The current management of Wal-Mart has admitted that their diversion from the company’s basic vision was a serious mistake and has vowed to recapture Mr. Sam’s winning formula. Yeah, sure! It may be that the size and power of the Wal-Mart franchise will provide the resources and time to do so, but the odds of it happening are slim. For one thing, bureaucrats, not entrepreneurs, are now running Wal-Mart. These bureaucrats have already shown a proclivity to copy and follow, not innovate and lead. They have also shown a failure to understand the difference between strategic vision and tactics. But what is more troublesome for Wal-Mart management is rebuilding the company’s credibility. Once the core vision of a company has been compromised, it is very difficult to regain. Actions by the current Wal-Mart management have frustrated and confused not only the employees and suppliers of Wal-Mart, but even more critically, the customers.

Few companies had as much trust and credibility with the customer than had Wal-Mart. The customer knew what to expect and what they would get. Once that bond of trust and credibility is broken, it is very difficult to repair. If you win with the customer by specifically differentiating yourself from others and by appealing directly to their needs, it is problematic that the trust and credibility can be maintained when you begin to copy what others do. Sam Walton would be sad. And what really made him different is that he would be sad both for the company and the customers.

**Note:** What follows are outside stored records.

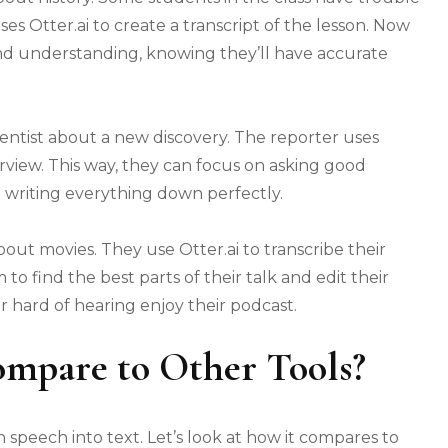
es Otter.ai to create a transcript of the lesson. Now
and understanding, knowing they’ll have accurate
ientist about a new discovery. The reporter uses
erview. This way, they can focus on asking good
 writing everything down perfectly.
out movies. They use Otter.ai to transcribe their
 to find the best parts of their talk and edit their
r hard of hearing enjoy their podcast.
ompare to Other Tools?
 speech into text. Let’s look at how it compares to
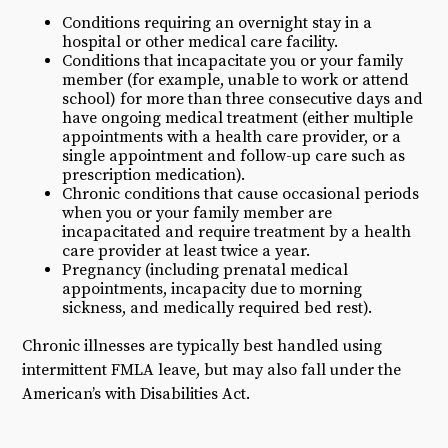
Conditions requiring an overnight stay in a
hospital or other medical care facility.
Conditions that incapacitate you or your family
member (for example, unable to work or attend
school) for more than three consecutive days and
have ongoing medical treatment (either multiple
appointments with a health care provider, or a
single appointment and follow-up care such as
prescription medication).
Chronic conditions that cause occasional periods
when you or your family member are
incapacitated and require treatment by a health
care provider at least twice a year.
Pregnancy (including prenatal medical
appointments, incapacity due to morning
sickness, and medically required bed rest).
Chronic illnesses are typically best handled using
intermittent FMLA leave, but may also fall under the
American’s with Disabilities Act.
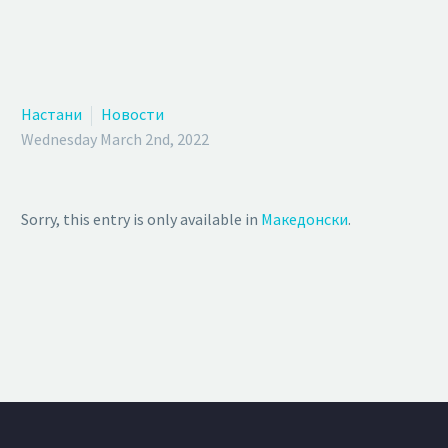
Настани
Новости
Wednesday March 2nd, 2022
Sorry, this entry is only available in
Македонски
.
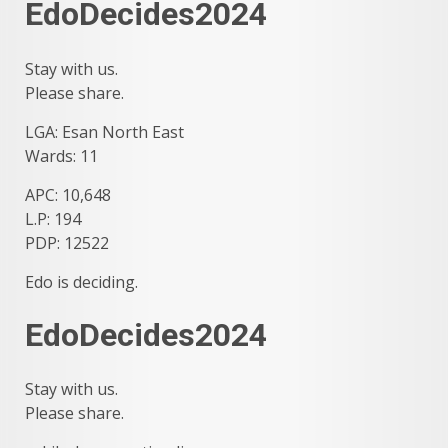
EdoDecides2024
Stay with us.
Please share.
LGA: Esan North East
Wards: 11
APC: 10,648
L.P: 194
PDP: 12522
Edo is deciding.
EdoDecides2024
Stay with us.
Please share.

And the Moral of the Story …

If you can make it better, then fine, but if it ain’t broke, don’t fix it. The phenomenal success of Wal-Mart proved that the basic vision and focus of Sam Walton to “provide everyday low prices to the American working class,” was the driver of that success. Change and innovation should always be sought to buttress the vision, but not to change it. There is a good leadership lesson to learn here: You can tinker with the toys, but not that you are in the toy business.